Título: O nome aos gatos
Autor: Paulo de Tarso Lyra
Fonte: Jornal do Brasil, 06/05/2005, Brasil, p. A2

Não nos devia surpreender a cassação do deputado André Luiz, tantas eram as evidências de seu comportamento de corrupto e achacador. O que nos deve assustar é o fato de que tantos o tenham absolvido e que outros tantos se tenham abstido da votação que o expeliu da Câmara dos Deputados. Assusta-nos, da mesma forma, o culto evangélico que antecedeu ao julgamento do plenário, cujo texto, publicado pela imprensa, é de defesa aberta do parlamentar. Cristo expulsou das portas do templo, a chicotadas, os que ali vendiam coisas: seus mais recentes evangelistas perdoam aos que vendem, nas portas do Parlamento, a dignidade do instituto da representação política. Há dias, neste mesmo espaço, comentávamos a crescente tolerância com a corrupção no Brasil e no mundo ocidental. As sociedades se perdem quando são totalitárias e se perdem quando são condescendentes em outras questões éticas. Há um bom ensaio de Marcuse sobre os limites da tolerância. Embora ele se refira ao nazismo, o raciocínio serve para qualquer forma de violação à ordem democrática. Hitler não deixava dúvida quanto ao que projetava e podia ter sido barrado antes que se consumasse a grande tragédia. Mas, humilhados pela derrota de 1918, a maioria dos alemães o seguiu, sob a complacência das elites e dos intelectuais. Essa tolerância permitiu que ele manipulasse a opinião pública e as instituições políticas, e, com os recursos do Dr. Goebbels, transformasse em virtudes patrióticas a violência e o crime.

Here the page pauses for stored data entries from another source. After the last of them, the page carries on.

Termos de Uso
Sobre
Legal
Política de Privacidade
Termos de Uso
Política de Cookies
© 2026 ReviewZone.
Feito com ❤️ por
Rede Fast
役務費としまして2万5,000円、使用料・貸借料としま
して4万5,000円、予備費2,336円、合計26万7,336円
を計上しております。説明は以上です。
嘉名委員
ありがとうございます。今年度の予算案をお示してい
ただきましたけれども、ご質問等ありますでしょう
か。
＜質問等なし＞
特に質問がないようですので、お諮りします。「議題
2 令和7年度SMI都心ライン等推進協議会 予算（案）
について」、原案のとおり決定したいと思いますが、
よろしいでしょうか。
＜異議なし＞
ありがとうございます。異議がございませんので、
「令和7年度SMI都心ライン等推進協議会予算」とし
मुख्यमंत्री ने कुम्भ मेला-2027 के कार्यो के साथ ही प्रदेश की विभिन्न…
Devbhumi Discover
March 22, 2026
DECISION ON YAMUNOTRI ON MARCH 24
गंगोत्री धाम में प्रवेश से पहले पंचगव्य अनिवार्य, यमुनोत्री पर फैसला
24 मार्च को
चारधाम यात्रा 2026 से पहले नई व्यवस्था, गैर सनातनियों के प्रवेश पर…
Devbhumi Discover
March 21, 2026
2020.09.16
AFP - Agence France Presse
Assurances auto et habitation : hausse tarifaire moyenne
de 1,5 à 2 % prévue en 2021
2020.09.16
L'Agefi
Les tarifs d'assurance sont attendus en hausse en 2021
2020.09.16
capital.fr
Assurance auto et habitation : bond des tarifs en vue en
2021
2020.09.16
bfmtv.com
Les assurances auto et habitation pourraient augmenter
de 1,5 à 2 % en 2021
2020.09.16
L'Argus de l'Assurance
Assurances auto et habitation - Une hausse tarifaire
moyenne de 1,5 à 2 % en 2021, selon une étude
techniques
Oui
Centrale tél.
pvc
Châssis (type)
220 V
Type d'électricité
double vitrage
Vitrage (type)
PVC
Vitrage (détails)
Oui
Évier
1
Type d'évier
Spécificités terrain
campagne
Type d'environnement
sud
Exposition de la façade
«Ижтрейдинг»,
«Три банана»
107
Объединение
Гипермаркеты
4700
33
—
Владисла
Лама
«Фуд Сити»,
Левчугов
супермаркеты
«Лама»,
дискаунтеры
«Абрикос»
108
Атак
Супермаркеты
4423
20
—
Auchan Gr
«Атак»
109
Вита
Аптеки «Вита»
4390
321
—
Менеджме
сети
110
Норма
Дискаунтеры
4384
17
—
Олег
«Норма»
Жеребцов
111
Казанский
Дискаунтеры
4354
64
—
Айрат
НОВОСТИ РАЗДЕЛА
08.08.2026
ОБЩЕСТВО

A corrupção começa a ser vista como atividade normal em certos meios políticos. E os compradores de votos parlamentares não são só os bicheiros e traficantes de drogas e alguns empresários que buscam fazer bons negócios com o Estado. O Poder Executivo é velho comprador de votos parlamentares. Ao comprá-los, várias vezes nestas duas últimas décadas, o governo estimula a corrupção, conspurca e humilha o Parlamento. Pouco importa a moeda usada: obras públicas nas bases eleitorais do beneficiário, empregos para os seus indicados ou - de acordo com sólidas denúncias - dinheiro vivo. Isso ocorreu em momentos decisivos para a vida política, nas emendas parlamentares que instituíram a reeleição, mudaram o conceito de empresa nacional, quebraram o monopólio estatal do petróleo e permitiram a desestatização e a desnacionalização de importantes setores da economia.

Há alguns anos, durante o regime militar, era tolerada e estimulada a presença de notórios contraventores na vida social do Rio de Janeiro e em outras grandes cidades. Bicheiros buscavam a fama e eram fotografados, lampeiros, ao lado de autoridades e personalidades da elite. O deboche era tal que os "porta-vozes da Contravenção" davam entrevistas aos jornais, opinando sobre tudo, e os chefes se orgulhavam de contribuir para obras de benemerência e iniciativas culturais. Coube a uma jovem e brava juíza, Denise Frossard, ao condená-los, dizer que, com a tolerância da sociedade, eles violavam a lei e desafiavam o Estado. Essa tolerância com os bicheiros abriu caminho para que o crime se organizasse também nas favelas. O convívio alegre entre as autoridades e os contraventores agravou a promiscuidade entre bandidos e policiais, levando o Rio de Janeiro a essa situação dramática, na qual o cidadão não sabe hoje a quem mais temer; se ao criminoso que seqüestra, assalta e mata, se aos policiais, pagos com o dinheiro público para defendê-lo.

A punição de parlamentares corruptos não deve limitar-se à cassação de seu mandato. É necessário que a Justiça comum dê continuidade ao processo. Por outro lado, é desejável o ajustamento da legislação penal, de maneira a que sejam punidos, com mais rigor do que hoje, os servidores dos três Poderes da República que cometam crimes contra o patrimônio público.

Cabe à Câmara dos Deputados continuar seu trabalho saneador, e identificar os cúmplices de André Luiz. Como sempre ocorre nesses casos, espera-se que o ex-parlamentar dê nome aos gatos.